> WHAT TO DO:
Copy everything in the Penguins passage from "They have 12" down to "nearly as compelling.", and switch each "lottery" to "raffle".

It’s been a lot of years since the Pittsburgh Penguins have been in a situation like this.

They have 12 regular-season games remaining, and slightly less hope of qualifying for the Stanley Cup playoffs than they do of winning the Powerball lottery.

The next three-plus weeks will be an interminable slog for this team, especially the members who’ve spent most of their careers competing for — and occasionally winning — a championship. Playing for nothing more than pride and your team’s position in the draft lottery isn’t nearly as compelling.

That, however, is the hard truth facing the Penguins today.

They are bobbing along at NHL .500 — they are 30-30-10, which means they have taken 70 points from 70 games, despite actually having 10 more defeats than victories — and are a full nine points out of the second wild-card berth in the Eastern Conference playoff field.

Fact is, they’re barely closer to the tail end of the playoff pack in the East than they are to the bottom of the conference; the Penguins have just 12 more points than last-place Columbus, and that margin could shrink considerably if the Blue Jackets beat them a couple of times in a home-and-home series later this week.

So 2023-24 will be, by almost any measure, a lost season for them, and one of the most disappointing — if not flat-out disastrous — in franchise history.

Still, the Penguins might be able to squeeze a few long-term positives out of their final dozen games if they do these three things:

1. Give kids a chance

Although two players who arguably are the Penguins’ best prospects — forward Brayden Yager and defenseman Owen Pickering — still are playing junior hockey, there are a few guys developing in Wilkes-Barre who merit a look at this level, if only to expose them to the quality of competition in the NHL.

> DATA PROVIDED:
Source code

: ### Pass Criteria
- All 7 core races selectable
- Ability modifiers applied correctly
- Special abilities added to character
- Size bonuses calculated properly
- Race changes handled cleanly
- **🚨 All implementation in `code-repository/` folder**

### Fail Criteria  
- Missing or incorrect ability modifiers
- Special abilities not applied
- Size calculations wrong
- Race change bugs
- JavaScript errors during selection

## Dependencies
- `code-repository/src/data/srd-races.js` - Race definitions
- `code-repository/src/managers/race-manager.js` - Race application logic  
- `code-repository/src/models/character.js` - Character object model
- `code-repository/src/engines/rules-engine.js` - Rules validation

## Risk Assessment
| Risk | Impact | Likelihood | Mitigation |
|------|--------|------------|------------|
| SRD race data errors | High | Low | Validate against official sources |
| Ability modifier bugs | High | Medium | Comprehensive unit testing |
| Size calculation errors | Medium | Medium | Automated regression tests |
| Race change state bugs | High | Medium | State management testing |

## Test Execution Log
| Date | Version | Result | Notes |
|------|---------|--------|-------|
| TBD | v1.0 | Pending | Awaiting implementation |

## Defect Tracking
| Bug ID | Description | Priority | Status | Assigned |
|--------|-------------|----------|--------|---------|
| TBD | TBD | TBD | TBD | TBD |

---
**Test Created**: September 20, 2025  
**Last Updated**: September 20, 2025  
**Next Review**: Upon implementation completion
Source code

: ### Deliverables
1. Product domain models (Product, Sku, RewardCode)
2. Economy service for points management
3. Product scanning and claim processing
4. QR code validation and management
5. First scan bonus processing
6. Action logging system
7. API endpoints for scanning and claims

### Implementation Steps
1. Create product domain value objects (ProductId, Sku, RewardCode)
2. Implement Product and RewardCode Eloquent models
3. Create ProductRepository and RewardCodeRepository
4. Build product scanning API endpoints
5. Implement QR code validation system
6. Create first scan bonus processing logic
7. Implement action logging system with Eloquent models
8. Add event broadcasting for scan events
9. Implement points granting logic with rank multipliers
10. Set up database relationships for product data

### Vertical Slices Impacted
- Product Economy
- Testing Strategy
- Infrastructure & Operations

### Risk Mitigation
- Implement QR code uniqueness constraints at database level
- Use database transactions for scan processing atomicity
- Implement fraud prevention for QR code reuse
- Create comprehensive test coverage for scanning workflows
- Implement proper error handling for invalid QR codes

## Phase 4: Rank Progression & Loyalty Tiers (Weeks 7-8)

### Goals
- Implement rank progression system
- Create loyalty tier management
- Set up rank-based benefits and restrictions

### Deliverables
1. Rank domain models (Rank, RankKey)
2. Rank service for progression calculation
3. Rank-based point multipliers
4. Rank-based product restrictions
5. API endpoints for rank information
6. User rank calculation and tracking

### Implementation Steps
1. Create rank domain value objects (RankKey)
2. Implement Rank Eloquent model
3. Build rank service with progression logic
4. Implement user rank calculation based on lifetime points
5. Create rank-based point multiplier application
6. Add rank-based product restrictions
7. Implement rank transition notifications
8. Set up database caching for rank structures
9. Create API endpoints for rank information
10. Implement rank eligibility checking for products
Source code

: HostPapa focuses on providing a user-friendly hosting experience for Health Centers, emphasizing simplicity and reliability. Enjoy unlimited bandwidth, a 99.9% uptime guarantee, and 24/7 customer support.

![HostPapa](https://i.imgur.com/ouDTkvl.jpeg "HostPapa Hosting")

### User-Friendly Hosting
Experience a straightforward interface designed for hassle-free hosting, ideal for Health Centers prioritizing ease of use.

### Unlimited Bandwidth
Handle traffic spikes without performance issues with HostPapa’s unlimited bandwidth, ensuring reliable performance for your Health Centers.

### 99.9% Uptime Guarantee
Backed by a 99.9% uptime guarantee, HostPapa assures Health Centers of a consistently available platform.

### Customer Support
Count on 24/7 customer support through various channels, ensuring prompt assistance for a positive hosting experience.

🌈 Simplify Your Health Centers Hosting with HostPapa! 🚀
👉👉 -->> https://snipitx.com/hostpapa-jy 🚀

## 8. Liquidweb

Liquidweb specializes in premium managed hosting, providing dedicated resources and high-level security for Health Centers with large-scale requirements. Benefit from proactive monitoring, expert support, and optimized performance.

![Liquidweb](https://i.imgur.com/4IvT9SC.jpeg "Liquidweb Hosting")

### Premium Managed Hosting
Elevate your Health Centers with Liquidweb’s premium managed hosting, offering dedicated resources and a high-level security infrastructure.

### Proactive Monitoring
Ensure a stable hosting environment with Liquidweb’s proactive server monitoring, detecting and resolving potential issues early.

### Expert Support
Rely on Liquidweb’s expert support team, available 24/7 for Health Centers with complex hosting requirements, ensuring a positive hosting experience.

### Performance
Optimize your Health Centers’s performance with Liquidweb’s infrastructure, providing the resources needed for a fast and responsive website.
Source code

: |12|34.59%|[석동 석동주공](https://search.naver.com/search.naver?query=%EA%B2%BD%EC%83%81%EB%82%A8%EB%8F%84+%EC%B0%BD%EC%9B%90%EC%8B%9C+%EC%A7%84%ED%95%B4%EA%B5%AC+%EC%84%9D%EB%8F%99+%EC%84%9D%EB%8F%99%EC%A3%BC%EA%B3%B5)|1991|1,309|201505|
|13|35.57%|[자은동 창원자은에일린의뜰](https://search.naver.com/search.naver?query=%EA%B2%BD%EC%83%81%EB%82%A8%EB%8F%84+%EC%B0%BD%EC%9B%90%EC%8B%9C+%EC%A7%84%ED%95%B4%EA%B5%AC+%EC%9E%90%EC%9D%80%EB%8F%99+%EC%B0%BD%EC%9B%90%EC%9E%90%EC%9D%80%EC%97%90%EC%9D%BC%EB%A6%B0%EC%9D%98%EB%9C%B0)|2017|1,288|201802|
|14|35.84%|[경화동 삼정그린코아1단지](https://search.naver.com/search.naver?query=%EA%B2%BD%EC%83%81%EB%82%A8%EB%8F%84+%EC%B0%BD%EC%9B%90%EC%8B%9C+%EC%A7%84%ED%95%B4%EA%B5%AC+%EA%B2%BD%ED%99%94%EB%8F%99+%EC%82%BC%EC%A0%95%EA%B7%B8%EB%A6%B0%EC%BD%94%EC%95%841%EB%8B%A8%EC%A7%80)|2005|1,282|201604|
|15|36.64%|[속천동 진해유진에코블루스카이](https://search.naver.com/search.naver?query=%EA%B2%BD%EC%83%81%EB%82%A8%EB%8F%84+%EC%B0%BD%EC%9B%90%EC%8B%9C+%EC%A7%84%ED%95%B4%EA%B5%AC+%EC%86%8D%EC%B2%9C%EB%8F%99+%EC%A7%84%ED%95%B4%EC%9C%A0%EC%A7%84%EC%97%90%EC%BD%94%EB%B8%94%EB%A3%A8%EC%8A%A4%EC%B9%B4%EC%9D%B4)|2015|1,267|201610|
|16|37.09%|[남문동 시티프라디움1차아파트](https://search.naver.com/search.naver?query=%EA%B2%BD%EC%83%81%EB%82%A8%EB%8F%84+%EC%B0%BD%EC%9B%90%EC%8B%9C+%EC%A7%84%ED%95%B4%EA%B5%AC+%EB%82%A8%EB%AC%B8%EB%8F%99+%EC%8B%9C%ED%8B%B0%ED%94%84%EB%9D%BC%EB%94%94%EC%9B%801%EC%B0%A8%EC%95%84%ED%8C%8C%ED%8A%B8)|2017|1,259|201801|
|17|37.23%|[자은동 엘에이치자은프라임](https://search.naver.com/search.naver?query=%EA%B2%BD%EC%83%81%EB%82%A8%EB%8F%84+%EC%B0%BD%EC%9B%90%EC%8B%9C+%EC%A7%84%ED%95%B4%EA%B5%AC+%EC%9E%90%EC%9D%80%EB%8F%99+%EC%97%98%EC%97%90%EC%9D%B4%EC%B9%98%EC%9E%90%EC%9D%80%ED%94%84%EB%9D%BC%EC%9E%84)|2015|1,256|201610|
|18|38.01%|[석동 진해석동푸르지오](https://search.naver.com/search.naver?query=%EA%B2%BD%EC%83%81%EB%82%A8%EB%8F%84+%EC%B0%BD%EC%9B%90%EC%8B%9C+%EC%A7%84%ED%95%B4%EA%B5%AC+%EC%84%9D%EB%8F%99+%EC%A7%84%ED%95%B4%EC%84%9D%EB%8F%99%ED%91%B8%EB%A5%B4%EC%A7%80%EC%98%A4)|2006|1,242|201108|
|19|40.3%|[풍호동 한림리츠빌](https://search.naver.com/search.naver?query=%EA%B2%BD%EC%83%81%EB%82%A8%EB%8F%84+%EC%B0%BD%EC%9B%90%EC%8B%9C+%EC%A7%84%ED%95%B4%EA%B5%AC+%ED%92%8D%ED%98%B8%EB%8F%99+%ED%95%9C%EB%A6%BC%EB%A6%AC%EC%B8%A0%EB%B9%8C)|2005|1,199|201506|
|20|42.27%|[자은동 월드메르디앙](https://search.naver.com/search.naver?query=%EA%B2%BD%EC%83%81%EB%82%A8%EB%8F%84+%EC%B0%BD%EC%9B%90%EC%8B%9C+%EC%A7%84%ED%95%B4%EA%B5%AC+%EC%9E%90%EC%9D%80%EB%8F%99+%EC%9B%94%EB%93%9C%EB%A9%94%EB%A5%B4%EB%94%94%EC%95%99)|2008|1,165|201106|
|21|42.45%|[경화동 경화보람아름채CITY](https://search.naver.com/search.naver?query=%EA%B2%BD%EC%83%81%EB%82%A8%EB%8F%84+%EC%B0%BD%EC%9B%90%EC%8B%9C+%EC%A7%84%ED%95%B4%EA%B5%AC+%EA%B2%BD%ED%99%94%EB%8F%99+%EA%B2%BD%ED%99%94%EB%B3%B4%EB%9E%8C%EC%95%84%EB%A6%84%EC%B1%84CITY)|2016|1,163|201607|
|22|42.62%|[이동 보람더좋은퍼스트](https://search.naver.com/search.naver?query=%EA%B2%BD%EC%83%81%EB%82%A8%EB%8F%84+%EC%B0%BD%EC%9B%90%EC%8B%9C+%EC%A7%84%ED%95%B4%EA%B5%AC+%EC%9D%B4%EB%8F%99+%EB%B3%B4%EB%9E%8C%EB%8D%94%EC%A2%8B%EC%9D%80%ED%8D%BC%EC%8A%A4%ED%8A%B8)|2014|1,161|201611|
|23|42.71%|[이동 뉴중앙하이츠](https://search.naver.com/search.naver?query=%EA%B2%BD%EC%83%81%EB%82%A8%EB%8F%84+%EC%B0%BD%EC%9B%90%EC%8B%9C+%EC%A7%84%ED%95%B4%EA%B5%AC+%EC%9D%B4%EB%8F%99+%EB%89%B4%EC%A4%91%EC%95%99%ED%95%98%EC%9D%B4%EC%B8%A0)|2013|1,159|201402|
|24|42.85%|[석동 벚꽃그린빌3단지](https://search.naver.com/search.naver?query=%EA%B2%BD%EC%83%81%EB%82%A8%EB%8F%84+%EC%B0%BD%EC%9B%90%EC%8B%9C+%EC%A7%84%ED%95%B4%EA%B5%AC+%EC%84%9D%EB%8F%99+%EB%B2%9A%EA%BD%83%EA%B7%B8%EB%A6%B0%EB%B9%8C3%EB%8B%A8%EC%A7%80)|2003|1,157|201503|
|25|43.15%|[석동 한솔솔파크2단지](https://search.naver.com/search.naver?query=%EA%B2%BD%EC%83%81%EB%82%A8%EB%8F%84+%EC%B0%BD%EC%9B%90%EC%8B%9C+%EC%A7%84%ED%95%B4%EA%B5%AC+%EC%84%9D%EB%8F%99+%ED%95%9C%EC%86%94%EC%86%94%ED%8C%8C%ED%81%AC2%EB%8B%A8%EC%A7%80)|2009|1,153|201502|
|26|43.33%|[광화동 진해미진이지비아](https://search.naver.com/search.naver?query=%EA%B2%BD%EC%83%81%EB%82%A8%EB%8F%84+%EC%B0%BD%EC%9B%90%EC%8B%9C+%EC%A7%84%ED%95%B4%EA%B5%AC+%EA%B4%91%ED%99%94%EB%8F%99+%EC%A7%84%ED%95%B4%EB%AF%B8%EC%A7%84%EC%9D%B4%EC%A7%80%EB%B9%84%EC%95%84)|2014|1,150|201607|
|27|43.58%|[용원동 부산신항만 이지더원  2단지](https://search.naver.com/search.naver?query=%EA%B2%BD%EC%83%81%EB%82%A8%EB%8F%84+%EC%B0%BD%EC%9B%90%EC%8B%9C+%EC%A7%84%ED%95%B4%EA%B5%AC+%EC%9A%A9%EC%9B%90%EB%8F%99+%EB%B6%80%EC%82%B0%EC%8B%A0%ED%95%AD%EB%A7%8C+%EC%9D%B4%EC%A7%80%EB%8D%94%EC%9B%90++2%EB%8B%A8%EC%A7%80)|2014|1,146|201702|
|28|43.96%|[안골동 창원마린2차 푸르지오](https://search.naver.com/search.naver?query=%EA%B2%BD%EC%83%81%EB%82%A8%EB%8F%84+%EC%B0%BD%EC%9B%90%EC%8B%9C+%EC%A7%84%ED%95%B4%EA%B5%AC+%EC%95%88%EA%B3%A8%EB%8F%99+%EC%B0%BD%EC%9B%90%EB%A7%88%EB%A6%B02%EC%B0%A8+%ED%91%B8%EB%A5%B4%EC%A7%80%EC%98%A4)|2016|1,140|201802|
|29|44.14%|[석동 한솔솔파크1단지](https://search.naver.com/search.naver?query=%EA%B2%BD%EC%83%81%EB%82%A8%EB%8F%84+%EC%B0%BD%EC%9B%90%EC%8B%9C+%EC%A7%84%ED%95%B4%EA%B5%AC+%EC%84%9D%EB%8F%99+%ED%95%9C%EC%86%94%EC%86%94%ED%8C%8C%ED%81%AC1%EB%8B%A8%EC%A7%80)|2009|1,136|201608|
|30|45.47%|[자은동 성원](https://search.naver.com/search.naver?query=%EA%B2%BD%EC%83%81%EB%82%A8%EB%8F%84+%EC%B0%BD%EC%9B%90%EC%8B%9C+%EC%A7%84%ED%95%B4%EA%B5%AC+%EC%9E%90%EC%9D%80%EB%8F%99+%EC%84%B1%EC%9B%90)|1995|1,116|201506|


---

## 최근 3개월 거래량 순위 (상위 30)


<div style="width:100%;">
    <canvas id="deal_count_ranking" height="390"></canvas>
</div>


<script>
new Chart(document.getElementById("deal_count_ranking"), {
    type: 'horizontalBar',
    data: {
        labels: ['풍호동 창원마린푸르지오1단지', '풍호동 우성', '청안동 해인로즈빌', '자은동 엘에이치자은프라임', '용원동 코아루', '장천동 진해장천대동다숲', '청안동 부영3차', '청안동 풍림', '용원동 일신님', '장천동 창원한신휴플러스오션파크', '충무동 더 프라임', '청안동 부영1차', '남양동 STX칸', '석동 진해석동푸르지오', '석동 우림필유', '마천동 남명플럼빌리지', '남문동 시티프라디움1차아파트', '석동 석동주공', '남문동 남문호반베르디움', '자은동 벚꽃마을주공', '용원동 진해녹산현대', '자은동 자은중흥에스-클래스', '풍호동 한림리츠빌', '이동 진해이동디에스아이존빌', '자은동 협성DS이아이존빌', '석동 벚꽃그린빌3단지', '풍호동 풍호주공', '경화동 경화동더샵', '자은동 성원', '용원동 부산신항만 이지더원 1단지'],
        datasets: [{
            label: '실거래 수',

> PROBLEM SOLUTION:
They have 12 regular-season games remaining, and slightly less hope of qualifying for the Stanley Cup playoffs than they do of winning the Powerball raffle.

The next three-plus weeks will be an interminable slog for this team, especially the members who’ve spent most of their careers competing for — and occasionally winning — a championship. Playing for nothing more than pride and your team’s position in the draft raffle isn’t nearly as compelling.